**Exercise brief**
Copy the records below exactly as they appear.

--- START ---

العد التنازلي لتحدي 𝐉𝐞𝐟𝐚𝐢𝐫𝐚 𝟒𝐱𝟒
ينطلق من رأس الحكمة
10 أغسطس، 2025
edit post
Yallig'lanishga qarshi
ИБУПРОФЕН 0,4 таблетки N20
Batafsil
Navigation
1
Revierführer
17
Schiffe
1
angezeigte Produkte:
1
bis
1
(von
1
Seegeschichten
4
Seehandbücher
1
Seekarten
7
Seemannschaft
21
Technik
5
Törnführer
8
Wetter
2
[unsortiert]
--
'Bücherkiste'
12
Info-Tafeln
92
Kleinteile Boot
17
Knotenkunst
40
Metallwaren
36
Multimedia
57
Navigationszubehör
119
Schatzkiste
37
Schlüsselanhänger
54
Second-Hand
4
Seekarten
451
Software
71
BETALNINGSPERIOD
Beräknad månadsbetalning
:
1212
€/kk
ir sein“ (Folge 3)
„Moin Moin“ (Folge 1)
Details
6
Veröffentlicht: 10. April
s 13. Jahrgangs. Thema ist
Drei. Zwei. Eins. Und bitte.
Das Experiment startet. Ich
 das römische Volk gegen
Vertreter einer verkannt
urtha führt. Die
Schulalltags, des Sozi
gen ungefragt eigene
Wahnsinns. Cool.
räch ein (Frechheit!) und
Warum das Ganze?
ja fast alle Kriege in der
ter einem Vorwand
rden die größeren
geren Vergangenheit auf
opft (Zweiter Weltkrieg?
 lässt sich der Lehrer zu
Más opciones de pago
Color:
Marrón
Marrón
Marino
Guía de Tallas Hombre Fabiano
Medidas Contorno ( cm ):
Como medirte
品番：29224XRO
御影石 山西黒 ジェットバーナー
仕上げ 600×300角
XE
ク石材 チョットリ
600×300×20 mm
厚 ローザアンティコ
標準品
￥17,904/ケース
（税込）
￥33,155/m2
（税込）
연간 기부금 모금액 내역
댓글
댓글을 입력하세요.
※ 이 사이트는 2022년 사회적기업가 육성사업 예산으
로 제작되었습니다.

--- END ---

**Reply**
العد التنازلي لتحدي 𝐉𝐞𝐟𝐚𝐢𝐫𝐚 𝟒𝐱𝟒
ينطلق من رأس الحكمة
10 أغسطس، 2025
edit post
Yallig'lanishga qarshi
ИБУПРОФЕН 0,4 таблетки N20
Batafsil
Navigation
1
Revierführer
17
Schiffe
1
angezeigte Produkte:
1
bis
1
(von
1
Seegeschichten
4
Seehandbücher
1
Seekarten
7
Seemannschaft
21
Technik
5
Törnführer
8
Wetter
2
[unsortiert]
--
'Bücherkiste'
12
Info-Tafeln
92
Kleinteile Boot
17
Knotenkunst
40
Metallwaren
36
Multimedia
57
Navigationszubehör
119
Schatzkiste
37
Schlüsselanhänger
54
Second-Hand
4
Seekarten
451
Software
71
BETALNINGSPERIOD
Beräknad månadsbetalning
:
1212
€/kk
ir sein“ (Folge 3)
„Moin Moin“ (Folge 1)
Details
6
Veröffentlicht: 10. April
s 13. Jahrgangs. Thema ist
Drei. Zwei. Eins. Und bitte.
Das Experiment startet. Ich
 das römische Volk gegen
Vertreter einer verkannt
urtha führt. Die
Schulalltags, des Sozi
gen ungefragt eigene
Wahnsinns. Cool.
räch ein (Frechheit!) und
Warum das Ganze?
ja fast alle Kriege in der
ter einem Vorwand
rden die größeren
geren Vergangenheit auf
opft (Zweiter Weltkrieg?
 lässt sich der Lehrer zu
Más opciones de pago
Color:
Marrón
Marrón
Marino
Guía de Tallas Hombre Fabiano
Medidas Contorno ( cm ):
Como medirte
品番：29224XRO
御影石 山西黒 ジェットバーナー
仕上げ 600×300角
XE
ク石材 チョットリ
600×300×20 mm
厚 ローザアンティコ
標準品
￥17,904/ケース
（税込）
￥33,155/m2
（税込）
연간 기부금 모금액 내역
댓글
댓글을 입력하세요.
※ 이 사이트는 2022년 사회적기업가 육성사업 예산으
로 제작되었습니다.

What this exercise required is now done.